● **YANG DIKERJAKAN**:
a - Dalam teks tentang pedoman pengkreditan pajak masukan, berapa batas peredaran usaha Pengusaha Kena Pajak yang diatur oleh PMK tersebut?
b - Teruskan teks tentang pedoman pengkreditan pajak masukan mulai dari kalimat terakhir yang tercantum.

● **KUTIPAN TERPILIH**:
----------------------------------------
Pedoman Perhitungan Pengkreditan Pajak Masukan Berdasarkan PMK Nomor 74/PMK.03/2010

Peraturan Menteri Keuangan Nomor 74/PMK.03/2010 terbit untuk melaksanakan ketentuan Pasal 9 ayat (7b) UU PPN 1984. PMK ini mengatur tentang pedoman penghitungan pengkreditan pajak masukan bagi Pengusaha Kena Pajak (PKP) yang mempunyai peredaran usaha tidak melebihi Rp1.800.000.000.

Ketentuan umum
1. Pedoman penghitungan pengkreditan pajak masukan (selanjutnya disebut pedoman pengkreditan) bersifat opsional bersyarat. Artinya, apabila telah memenuhi syarat, Anda dapat menggunakan pedoman pengkreditan atau tetap menggunakan mekanisme pajak masukan dengan pajak keluaran (selanjutnya disebut mekanisme PMPK).
----------------------------------------
● **Catatan Hasil Ekstraksi**:
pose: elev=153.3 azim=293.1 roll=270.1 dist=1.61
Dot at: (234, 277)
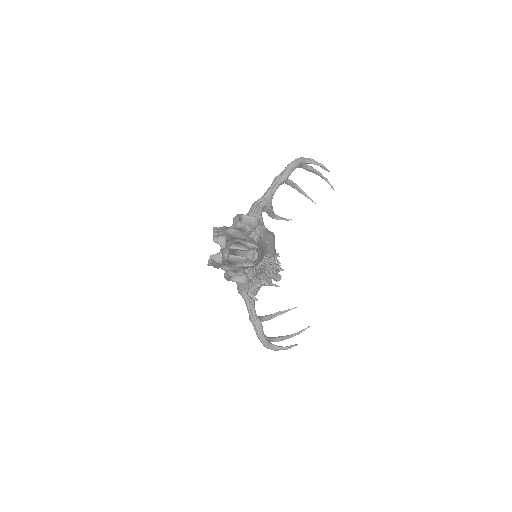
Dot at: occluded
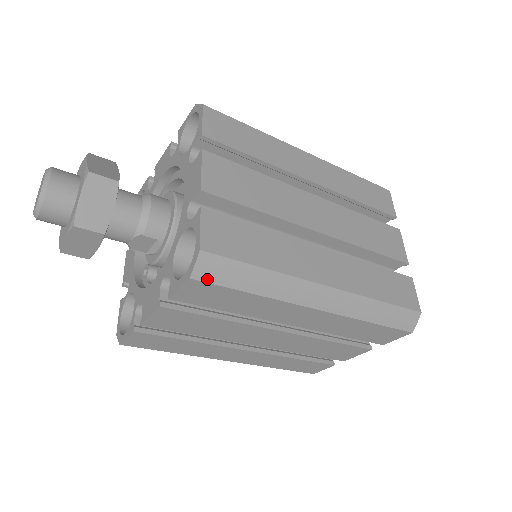
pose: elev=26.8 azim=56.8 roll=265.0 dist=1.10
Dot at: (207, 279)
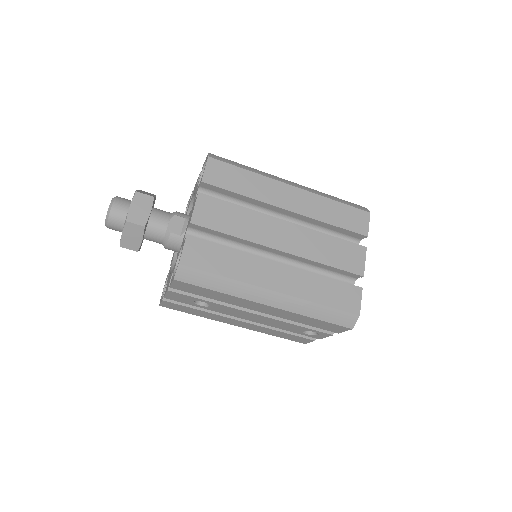
Dot at: (218, 159)
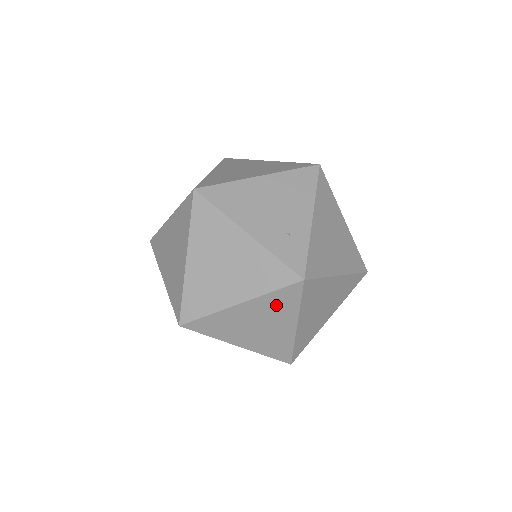
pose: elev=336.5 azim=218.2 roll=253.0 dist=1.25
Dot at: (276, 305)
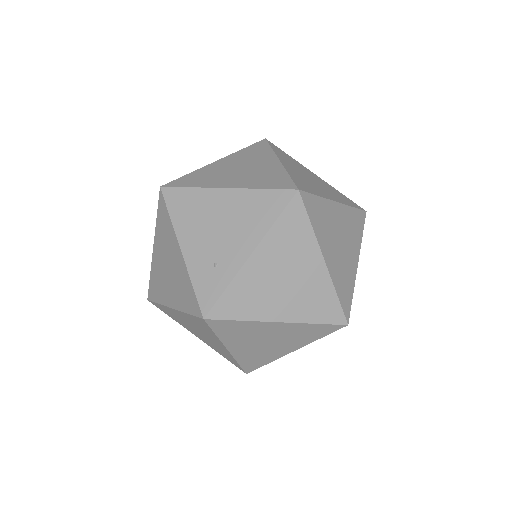
Dot at: (199, 325)
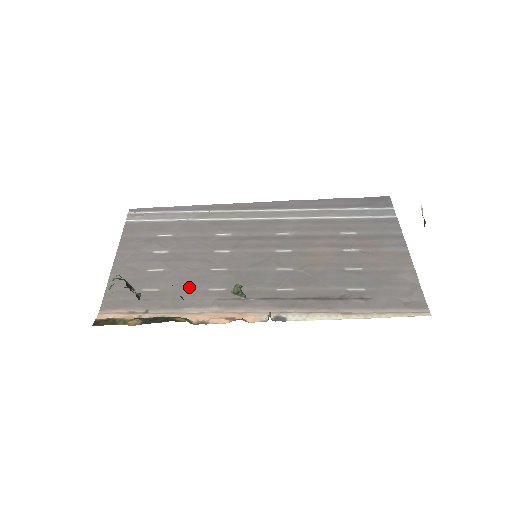
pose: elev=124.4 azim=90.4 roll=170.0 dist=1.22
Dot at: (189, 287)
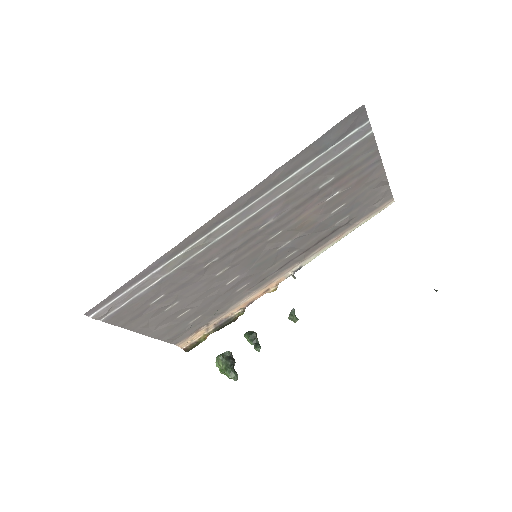
Dot at: (222, 301)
----------------------------------------
● **HASIL TIAP TUGAS**:
a - Peredaran usahanya tidak melebihi Rp1.800.000.000.

b -
Syaratnya, Anda sebagai PKP:
a. mempunyai peredaran usaha dalam 2 (dua) tahun buku sebelumnya tidak melebihi Rp1.800.000.000,00 (satu miliar delapan ratus juta rupiah) untuk setiap 1 (satu) tahun buku; atau
b. baru dikukuhkan sebagai PKP.

2. Jika memenuhi syarat di atas dan hendak memilih untuk mengkreditkan pajak masukan dengan menggunakan pedoman pengkreditan, PKP harus memberitahukan secara tertulis kepada Kepala Kantor Pelayanan Pajak tempat ia dikukuhkan paling lama:
a. (untuk PKP yang peredaran usahanya tidak lebih dari Rp1,8 milyar dalam 2 tahun buku) pada saat batas waktu penyampaian SPT Masa PPN Masa Pajak pertama dalam tahun buku dimulainya penggunaan pedoman pengkreditan;
b. (untuk Wajib Pajak yang baru dikukuhkan sebagai PKP) pada saat batas waktu penyampaian SPT Masa PPN Masa Pajak saat dikukuhkan sebagai PKP.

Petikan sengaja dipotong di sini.